Current analysis confirmed that there was no OS benefit with EGFR-TKI-based regimens in adjuvant treatment. A total of 338 patients in four trials provided the OS data (Figure 3). Insufficient sample size might result in the inability to detect differences between EGFR-TKI-based and non-EGFR-TKI-based therapies. Otherwise various subsequent treatments in relapsed patients may also blur the distinction of OS. Heterogeneity was found among the four trials, which might be caused by difference in characters of patients, regimens, and follow-up time. Various and insufficient data might have produced possible clinical heterogeneity. However, the conclusion was supported by the sensitivity analyses.

A subgroup analysis based on different therapeutic strategies was also performed. Because only five RCTs were enrolled, the subgroup analyses relied on a small number of subjects. Elevated DFS was still observed except in the subgroup of TKI vs placebo. In this subgroup, only 15 patients were included in the study by Goss et al.10 Improved OS was only found in the subgroup of TKI vs chemotherapy, which included only one research. Small sample size may be the cause of discordant results.

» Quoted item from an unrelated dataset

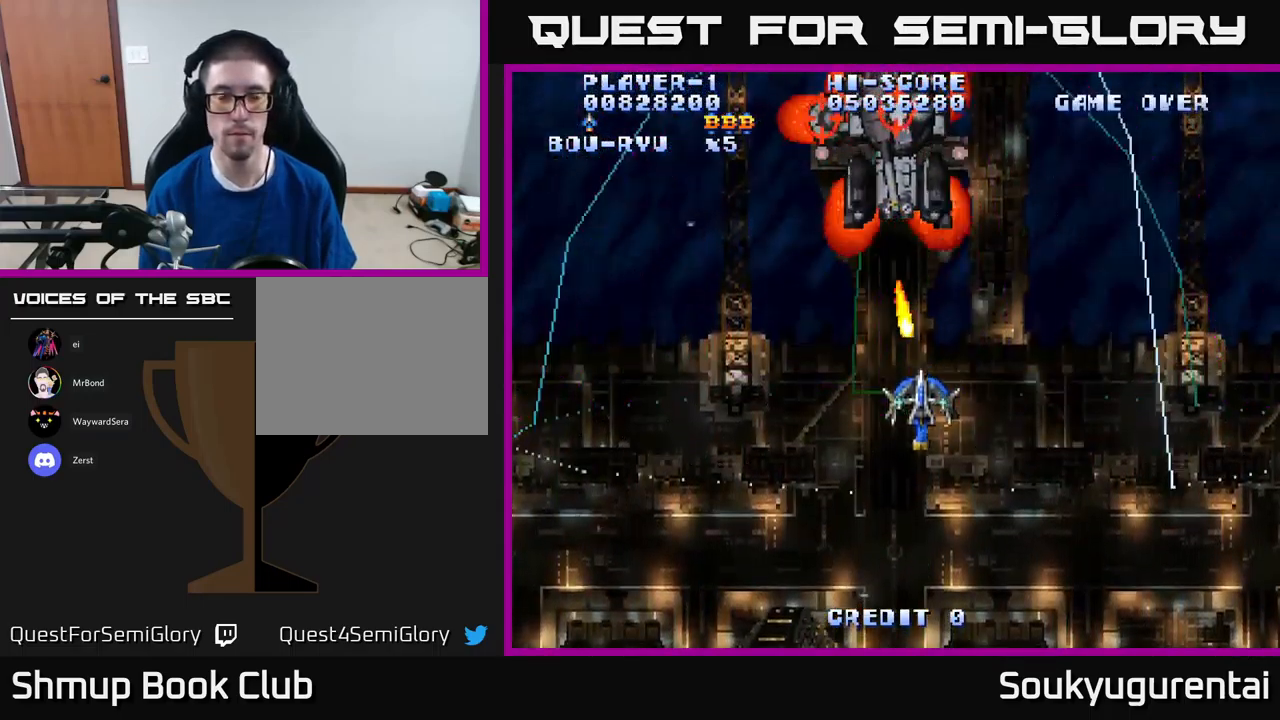
{"dt_ms": 500, "buttons": ["A", "DPAD_UP", "DPAD_LEFT"], "left_stick": "center", "right_stick": "center", "events": [[183, "DPAD_LEFT", "down"], [250, "DPAD_DOWN", "up"], [317, "DPAD_UP", "down"]]}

Significant prominent grade 3–4 rashes in EGFR-TKI-based therapy and vomiting in non-EGFR-TKI-based therapy were observed in our analysis, where as equivalent tolerance was found regard to other grade 3–4 hematological and non-hematological toxicities. The result was similar to previous meta-analysis.18 Though most enrolled patients in the non-EGFR-TKI-based group received chemotherapy, leucopenia, anorexia, nausea, and anemia were not observed more common. The result was beyond our expectation, which may be due to the small sample size, different compatibility of agents.

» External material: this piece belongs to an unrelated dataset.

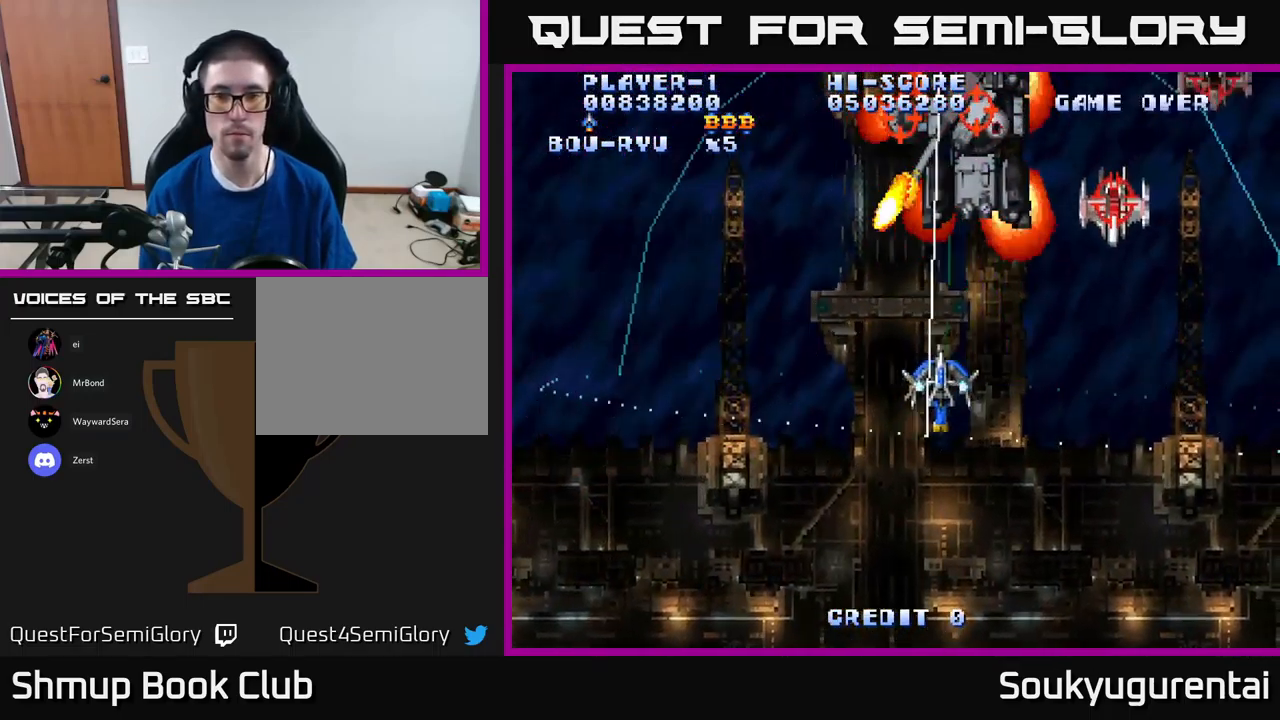
{"dt_ms": 500, "buttons": ["A", "DPAD_DOWN"], "left_stick": "center", "right_stick": "center", "events": [[150, "DPAD_UP", "down"], [200, "DPAD_RIGHT", "up"], [267, "A", "up"], [267, "DPAD_LEFT", "down"], [283, "DPAD_UP", "up"], [317, "DPAD_DOWN", "down"], [333, "A", "down"], [350, "DPAD_LEFT", "up"]]}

Efforts were made to conduct a comprehensive analysis, but limitations of our analysis still should be acknowledged. First, the compatibility of agents was quite different among studies, no matter in EGFR-TKI-based arms or non-EGFR-TKI-based arms. EGFR-TKIs were not only compared with placebo or chemotherapy head-to-head but also be added to chemotherapy to found the effect of the supplement. It increased the difficulty for assessing the role of EGFR-TKI in adjuvant therapy of NSCLC. Though subgroup analysis was performed, the results were still limited because of small sample size. Second, the treatment time of EGFR-TKIs was not enough. In the trial by Li et al,12 gefitinib was administered for only 6 months. Besides, the median treatment duration in the BR19 (4.8 months)10 and RADIANT (11.9 months),11 trials was much shorter than planned. Insufficient administration of EGFR-TKI may lead to the underestimation of its efficacy. Third, imbalance between arms of study was observed. The differences found in patient characteristics would cause bias, such as there were more patients in the erlotinib arm with stage IB NSCLC and more patients in the placebo arm with stage IIIA disease in the RADIANT trial.11

Conclusion

Our meta-analysis indicated that EGFR-TKI-based therapy was associated with better DFS compared with non-EGFR-TKI-based therapy as adjuvant treatment for NSCLC harboring sensitive EGFR mutations. A trend was found that EGFR-TKI-based regimen improved the OS, though the difference was not significant. Although more OS data are needed, EGFR-TKI-based treatment has the potential to be an alternative of adjuvant therapy for NSCLC with a sensitive EGFR mutation. In the future, large sample, longer treatment duration of EGFR-TKI, and high-quality RCTs should be performed to provide more information.